Esa dificultad tiene que ver con una idea fantasmática (no consciente de manera clara) sobre su propia desaparición como sujeto. Una idea que se ha ido formando en su mente acerca del lugar de excluido que le reservan y que toma la forma imaginaria, en algunos casos, de ser alguien sin valor y, en otros (maltratadores), de un poder disminuido. Para protegerse, proyecta esa desaparición y esa impotencia en el otro. Su pareja, su familia, sus compañeros de escuela o trabajo, son ellos quienes no saben ni hacen las cosas bien, y son objeto de desprecio, considerados desechos, y deben desaparecer o sufrir un castigo. Es el caso del asesino de Alabama, que tenía una lista de enemigos.

Para que el agresor pueda sostener su realidad psíquica y social, le es necesaria la disyunción entre su condición de sujeto (persona digna) y la del otro como objeto degradado.

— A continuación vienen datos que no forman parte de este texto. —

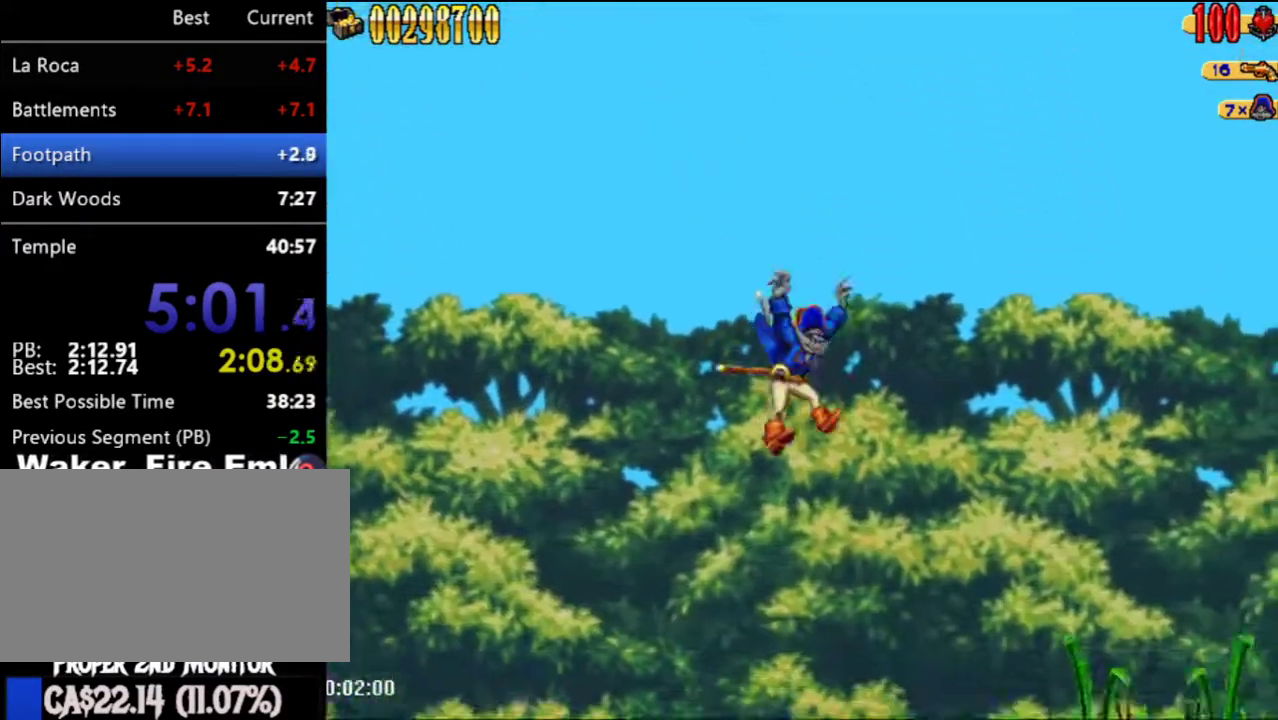
{"buttons": ["DPAD_RIGHT"], "left_stick": "center", "right_stick": "center", "button_events": [[467, "A", "up"]]}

Esto se hace evidente en las relaciones sexuales (momento crítico para la verificación de la potencia masculina), donde el maltratador recurre a menudo a la agresión. El aplastamiento del otro le previene de la angustia propia del acto sexual y su carácter sádico le permite no detenerse en sus golpes.

La simple presencia del otro -aunque en la realidad ese partenaire sea más bien mutista- lo inquieta y le confirma su certeza de que es ese otro quien busca su perjuicio y por tanto justifica el pasaje al acto agresivo que hace de límite a su malestar.

La paradoja, dramática, es que esa respuesta de aniquilación del otro implica en muchos casos su propia desaparición, ya que al golpearle y matarlo queda sin interlocutor, sin doble con el que jugar ese peligroso combate entre su impotencia y la confirmación, que atribuye al otro, de esa carencia.